Let $C = {\{(t,t^2,t^3): t \in K\}} = V(y-x^2, z-xy) \subset A^3$ be the affine twisted cubic curve.
Compute the homogenizations $\bar f_1$ and $\bar f_2$ if the polynomials $f_1 = y -x^2$ and $f_2 = z - xy$ and show $\bar C \subsetneq V(\bar f_1, \bar f_2)$. attempt: let $I = <f_1,f_2> = <y-x^2, z-xy>$. Then we dehomegenize with respect to $x_i $ define by $f: K[x_0,...,x_n] \rightarrow K[x,y,z]$. I have no idea how to continue. I now $wy - x^2$ and $wz - xy$ work, but I am not sure how to get them. Also the other part. Could someone please help? thank you.
I don't understand what you're trying to do.
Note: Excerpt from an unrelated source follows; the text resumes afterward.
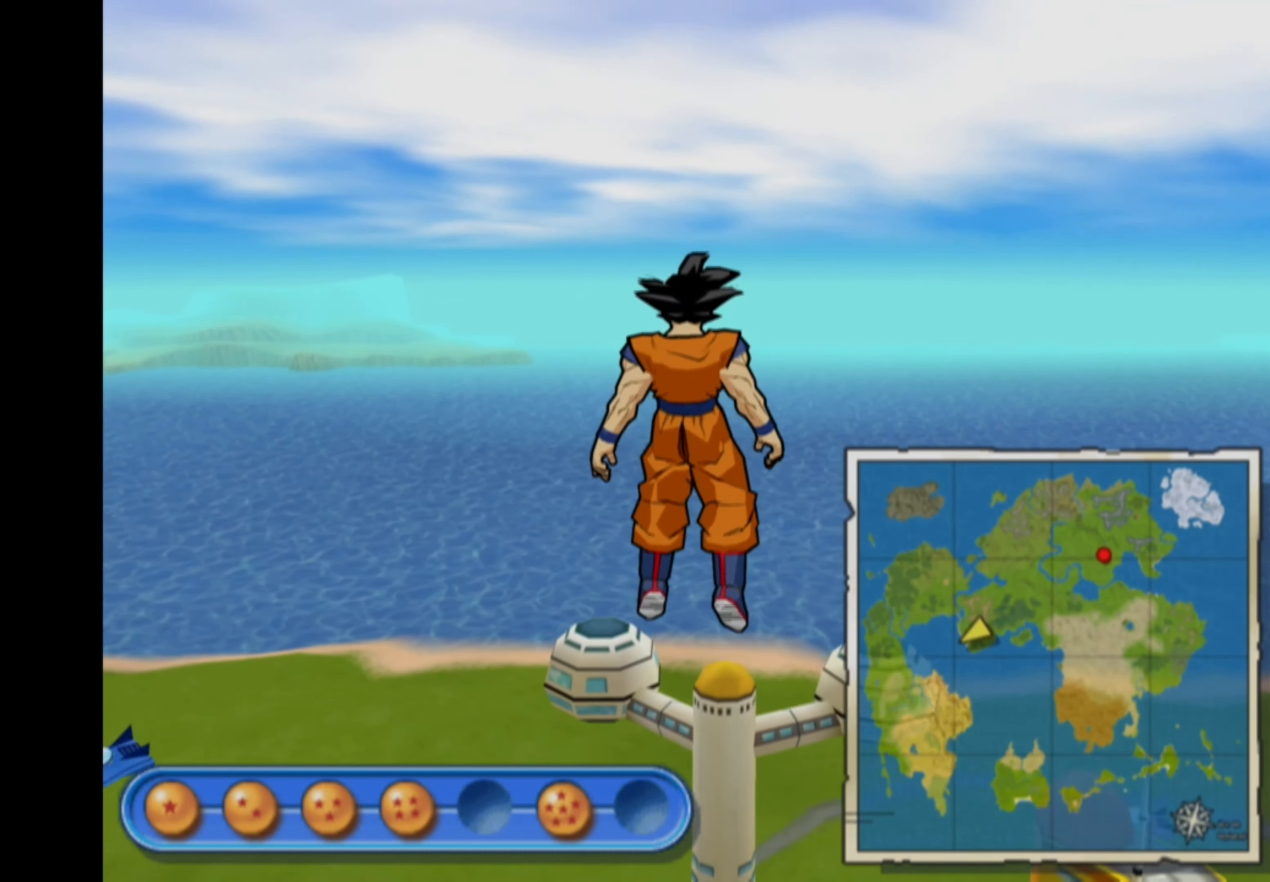
{"buttons": [], "left_stick": "center", "right_stick": "center", "events": [[67, "L1", "up"], [217, "left_stick", "center"]]}
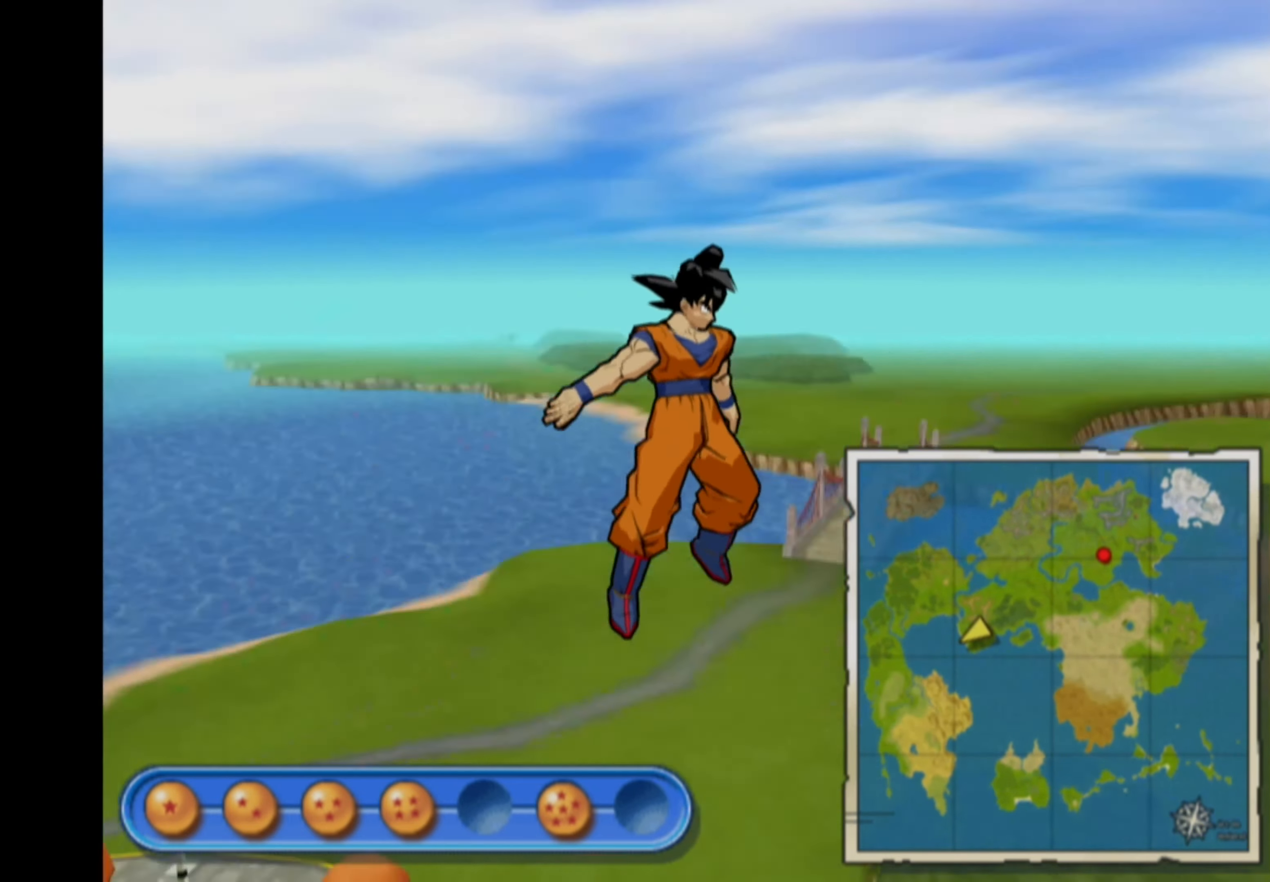
{"buttons": [], "left_stick": "up-right", "right_stick": "center", "events": [[33, "left_stick", "up-right"]]}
Homogenizing polynomials just mean that you multiply every monomial by enough powers of $w$ such that the polynomial is homogeneous. As you say, the homogenization of $y-x^2$ is $wy-x^2$: the polynomial is of degree $2$, so we multiply all terms by enough $w$'s so that every term has degree $2$. In this case it is enough to multiply only the first term by $w$.
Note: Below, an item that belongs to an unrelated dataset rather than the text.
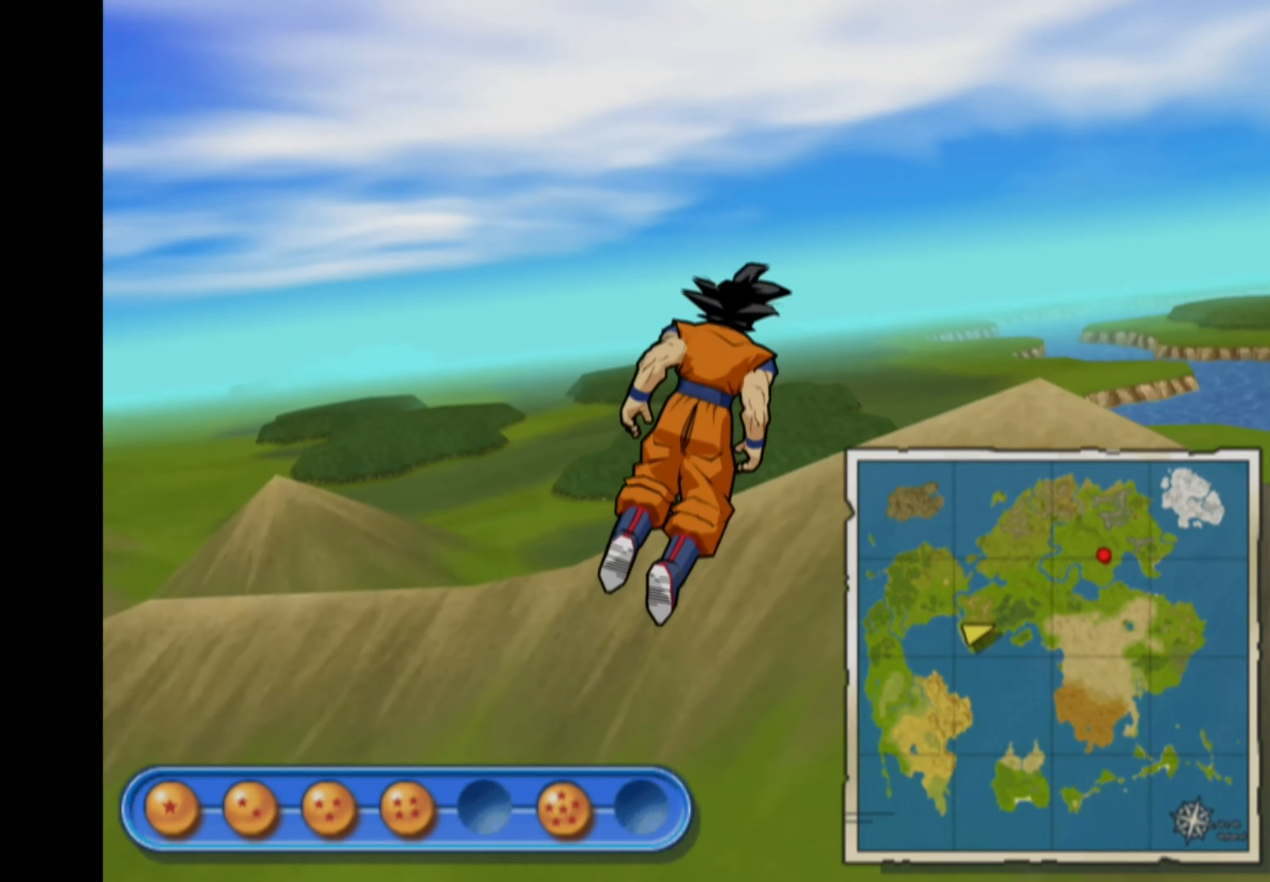
{"buttons": [], "left_stick": "up-left", "right_stick": "center", "events": [[200, "left_stick", "up-left"]]}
Another example Let $f=x^3+x^2-y$. The homogenization (with respect to $z$) is $f=x^3+x^2z-yz^2$.
Now to the second part: We want to show that $\bar C \subsetneq V(\bar f_1, \bar {f_2})$. This means that there is some point in $ V(\bar f_1, \bar {f_2})$ that is not on $\bar C = \{ (s^3:s^2t:st^2:t^3) \} \subset \mathbb P^3$.
The strategy is to consider what new points we get when compactifying: we have that $\mathbb P^3 \backslash \mathbb A^3 = V(w = 0)$. Putting $w=0$, we find that we must have $x=0$, and $y$ and $z$ can vary freely. Thus all points on the projective line $\{ (0:y:z:0) \}$ lie in $ V(\bar f_1, \bar {f_2})$, but not all points on this line lies on the twisted cubic.